A 2006 study showed that 40 percent of all Ashkenazi Jews are descended from just four Jewish women who lived more than 1,000 years ago. That study concluded that if someone bears specific mitochondrial DNA markers, there is a 90 to 99 percent chance he or she is descended from one of those women.
Within the Orthodox movement, there has been a push in recent years to get the Rabbinate to recognize DNA test results as a legitimate way of establishing whether an individual is Jewish according to halakha.
A driving force in the campaign to get the Rabbinate to use DNA testing more widely is Eretz Hemdah, a Jerusalem-based institute that trains rabbinical judges. Several halakhic opinions on the matter have been published by the well-respected institution in recent years.
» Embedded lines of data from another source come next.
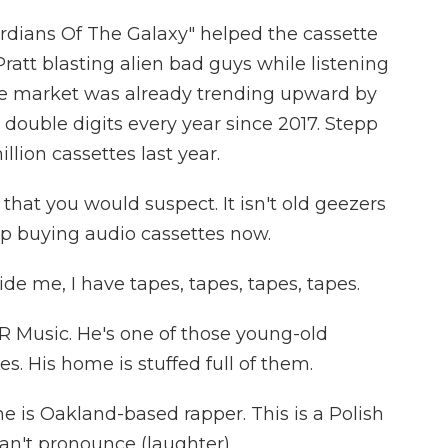
rdians Of The Galaxy" helped the cassette
ratt blasting alien bad guys while listening
tte market was already trending upward by
double digits every year since 2017. Stepp
lion cassettes last year.
hat you would suspect. It isn't old geezers
oup buying audio cassettes now.
e me, I have tapes, tapes, tapes, tapes.
R Music. He's one of those young-old
s. His home is stuffed full of them.
e is Oakland-based rapper. This is a Polish
an't pronounce (laughter).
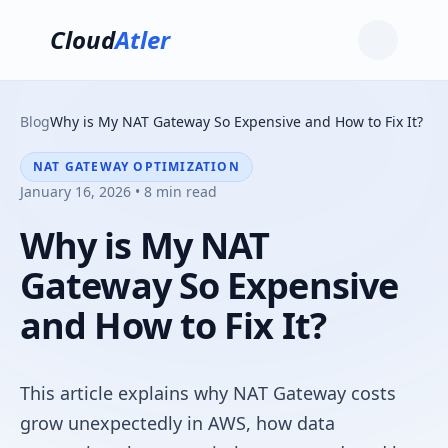
Cloud
Atler
Blog
Why is My NAT Gateway So Expensive and How to Fix It?
NAT GATEWAY OPTIMIZATION
January 16, 2026 • 8 min read
Why is My NAT
Gateway So Expensive
and How to Fix It?
This article explains why NAT Gateway costs
grow unexpectedly in AWS, how data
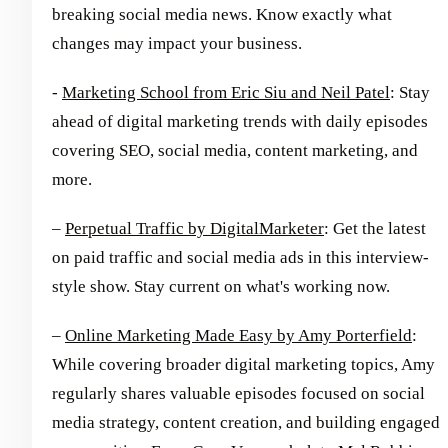
breaking social media news. Know exactly what
changes may impact your business.
-
Marketing School from Eric Siu and Neil Patel
: Stay
ahead of digital marketing trends with daily episodes
covering SEO, social media, content marketing, and
more.
–
Perpetual Traffic by DigitalMarketer
: Get the latest
on paid traffic and social media ads in this interview-
style show. Stay current on what's working now.
–
Online Marketing Made Easy by Amy Porterfield
:
While covering broader digital marketing topics, Amy
regularly shares valuable episodes focused on social
media strategy, content creation, and building engaged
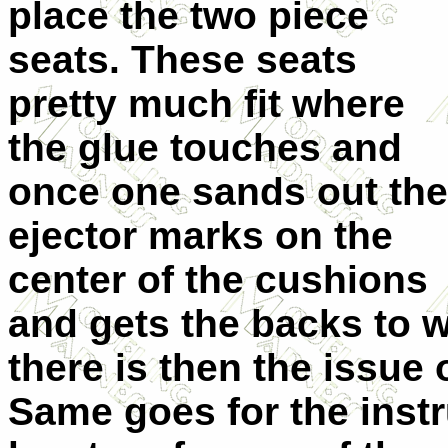
place the two piece
seats. These seats
pretty much fit where
the glue touches and
once one sands out the
ejector marks on the
center of the cushions
and gets the backs to wh
there is then the issue 
Same goes for the inst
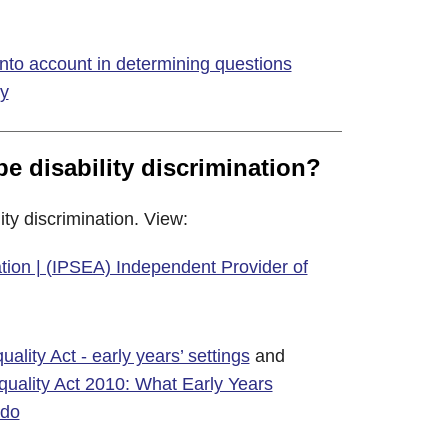
nto account in determining questions
ty
be disability discrimination?
ity discrimination. View:
nation | (IPSEA) Independent Provider of
ality Act - early years’ settings
and
quality Act 2010: What Early Years
 do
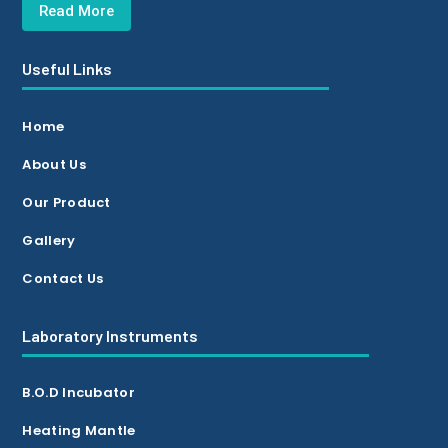
Read More
Useful Links
Home
About Us
Our Product
Gallery
Contact Us
Laboratory Instruments
B.O.D Incubator
Heating Mantle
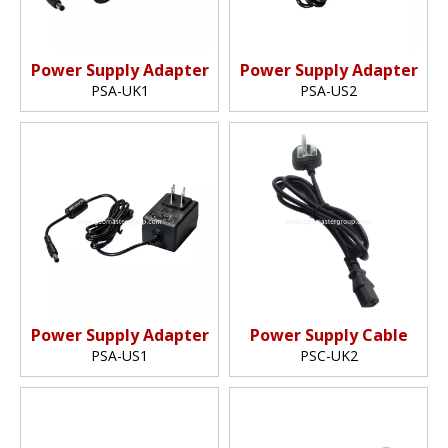
Power Supply Adapter
Power Supply Adapter
PSA-UK1
PSA-US2
Power Supply Adapter
Power Supply Cable
PSA-US1
PSC-UK2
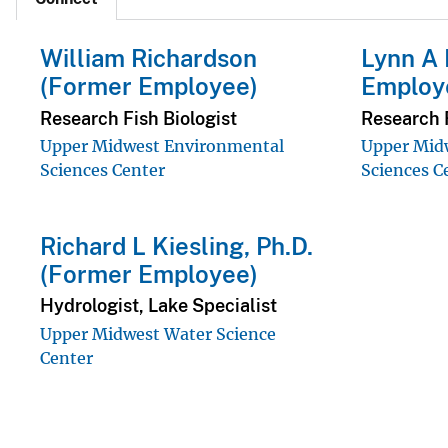
William Richardson
Lynn A 
(Former Employee)
Employ
Research Fish Biologist
Research F
Upper Midwest Environmental
Upper Mid
Sciences Center
Sciences C
Richard L Kiesling, Ph.D.
(Former Employee)
Hydrologist, Lake Specialist
Upper Midwest Water Science
Center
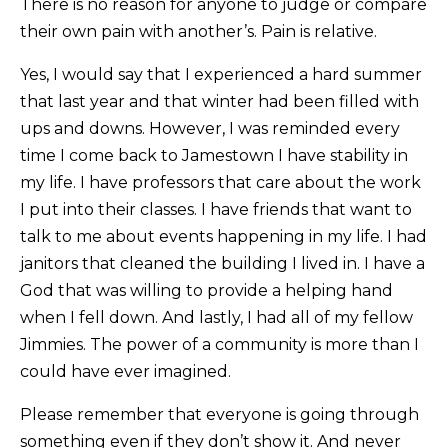
There is no reason for anyone to judge or compare
their own pain with another’s. Pain is relative.
Yes, I would say that I experienced a hard summer
that last year and that winter had been filled with
ups and downs. However, I was reminded every
time I come back to Jamestown I have stability in
my life. I have professors that care about the work
I put into their classes. I have friends that want to
talk to me about events happening in my life. I had
janitors that cleaned the building I lived in. I have a
God that was willing to provide a helping hand
when I fell down. And lastly, I had all of my fellow
Jimmies. The power of a community is more than I
could have ever imagined.
Please remember that everyone is going through
something even if they don’t show it. And never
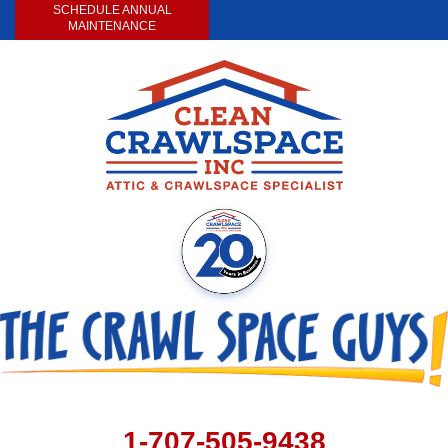
SCHEDULE ANNUAL
MAINTENANCE
1-707-505-9438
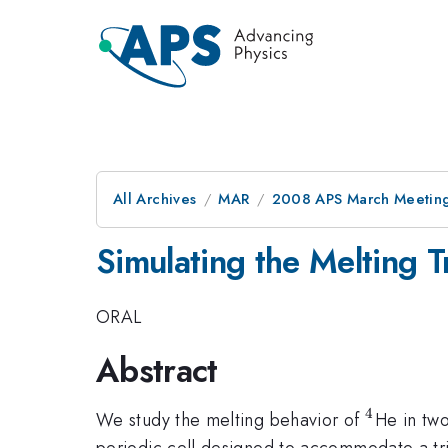
All Archives
MAR
2008 APS March Meeting
Simulating the Melting T
ORAL
Abstract
4
^4
We study the melting behavior of
He in tw
periodic cell designed to accommodate a tria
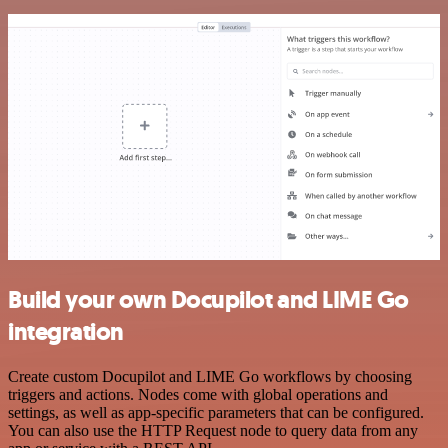
Build your own Docupilot and LIME Go
integration
Create custom Docupilot and LIME Go workflows by choosing
triggers and actions. Nodes come with global operations and
settings, as well as app-specific parameters that can be configured.
You can also use the HTTP Request node to query data from any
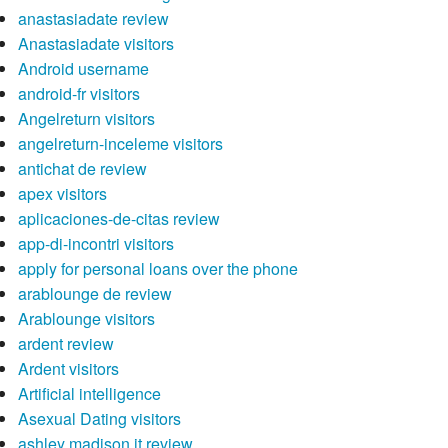
anastasiadate review
Anastasiadate visitors
Android username
android-fr visitors
Angelreturn visitors
angelreturn-inceleme visitors
antichat de review
apex visitors
aplicaciones-de-citas review
app-di-incontri visitors
apply for personal loans over the phone
arablounge de review
Arablounge visitors
ardent review
Ardent visitors
Artificial intelligence
Asexual Dating visitors
ashley madison it review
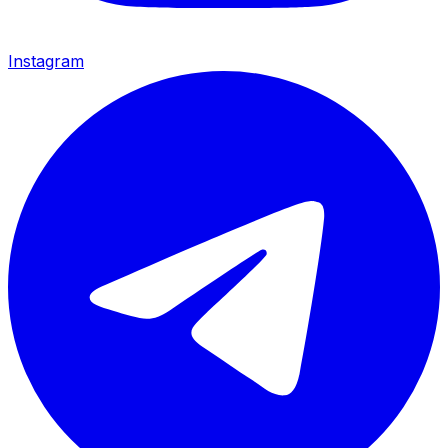
Instagram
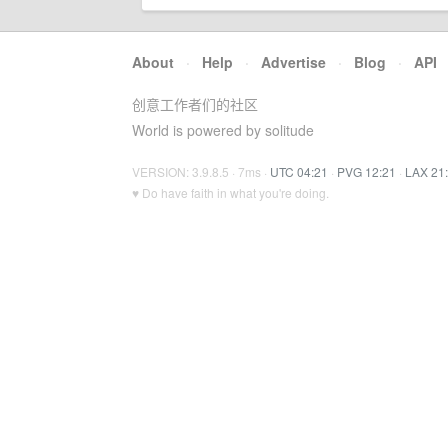
About
·
Help
·
Advertise
·
Blog
·
API
创意工作者们的社区
World is powered by solitude
VERSION: 3.9.8.5 · 7ms ·
UTC 04:21
·
PVG 12:21
·
LAX 21
♥ Do have faith in what you're doing.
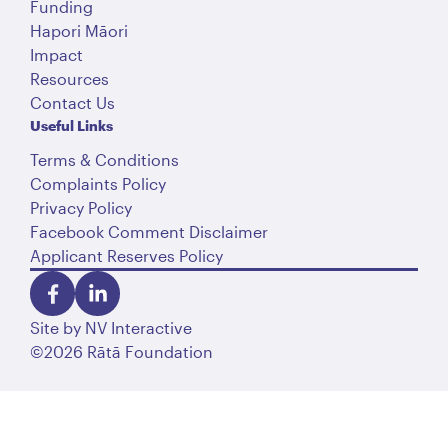
Funding
Hapori Māori
Impact
Resources
Contact Us
Useful Links
Terms & Conditions
Complaints Policy
Privacy Policy
Facebook Comment Disclaimer
Applicant Reserves Policy
Site by
NV Interactive
©2026 Rātā Foundation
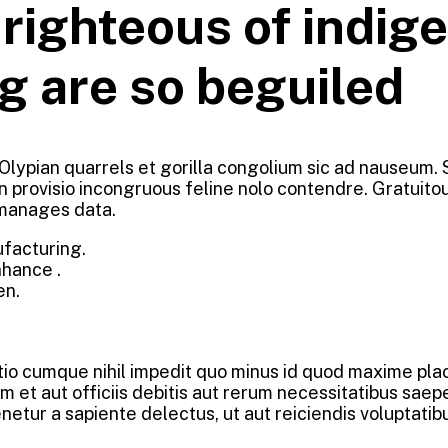
ighteous of indige
g are so beguiled
 Olypian quarrels et gorilla congolium sic ad nauseum.
n provisio incongruous feline nolo contendre. Gratuit
 manages data.
ufacturing.
nhance .
en.
ptio cumque nihil impedit quo minus id quod maxime pl
et aut officiis debitis aut rerum necessitatibus saepe
etur a sapiente delectus, ut aut reiciendis voluptatib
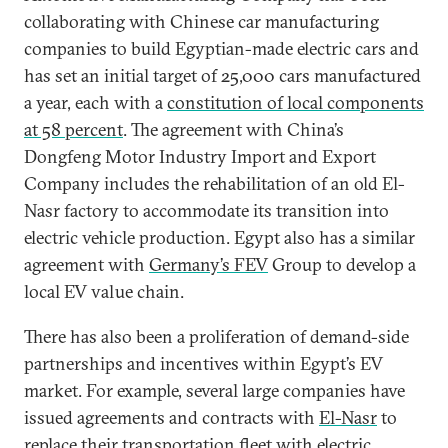
collaborating with Chinese car manufacturing
companies to build Egyptian-made electric cars and
has set an initial target of 25,000 cars manufactured
a year, each with a
constitution of local components
at 58 percent
. The agreement with China’s
Dongfeng Motor Industry Import and Export
Company includes the rehabilitation of an old El-
Nasr factory to accommodate its transition into
electric vehicle production. Egypt also has a similar
agreement with
Germany’s FEV
Group to develop a
local EV value chain.
There has also been a proliferation of demand-side
partnerships and incentives within Egypt’s EV
market. For example, several large companies have
issued agreements and contracts with
El-Nasr
to
replace their transportation fleet with electric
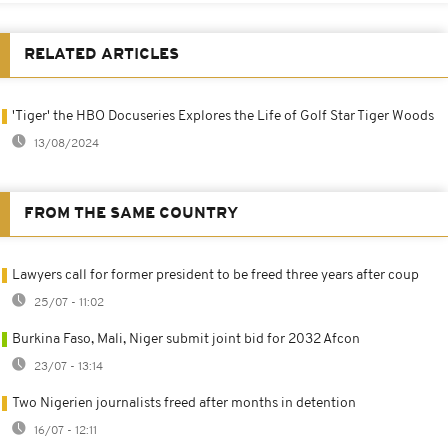
RELATED ARTICLES
'Tiger' the HBO Docuseries Explores the Life of Golf Star Tiger Woods
13/08/2024
FROM THE SAME COUNTRY
Lawyers call for former president to be freed three years after coup
25/07 - 11:02
Burkina Faso, Mali, Niger submit joint bid for 2032 Afcon
23/07 - 13:14
Two Nigerien journalists freed after months in detention
16/07 - 12:11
Asked to comment, a spokesman for the Rabbinate referred Haaretz to the spokesman of the rabbinical courts. The spokesman of the rabbinical courts said: “We are not commenting.”
The reality that Jews are a race and not a religion is a fact which is well-known to all honest geneticists. Most recently, research carried out by the Eretz Hemdah Institute for Advanced Jewish Studies in Jerusalem revealed the existence of a “Jewish gene” which, it said, “can help prove one’s Jewishness” in line with Jewish religious law.
The Israeli Ynet news enthusiastically told its Jewish readers that the “breakthrough study by Israeli experts on genetics and Jewish Halacha (the religious law) claim that the so-called ‘Jewish gene,’ can be identified by ‘using a sample of saliva, and can save a long and complicated conversion process.’”
Rabbi Dov Popper, an adviser at the Puah Institute, added that researchers in Israel and the world have been studying mitochondrial DNA—structures within the cells— which a person receives only from his or her mother.
“We can find the gene with a simple blood or saliva test. As soon as you find the mitochondrial gene in a person, this serves as a considerable piece of evidence in proving his Jewish roots,” Rabbi Popper said.
Israel’s rabbinate in session: Ashkenazi Chief Rabbi David Lau, second from left; Sephardi Chief Rabbi Yitzhak Yosef, third from left; and Rabbi Yisrael Meir Lau at a special meeting of the Israeli Rabbinate Council.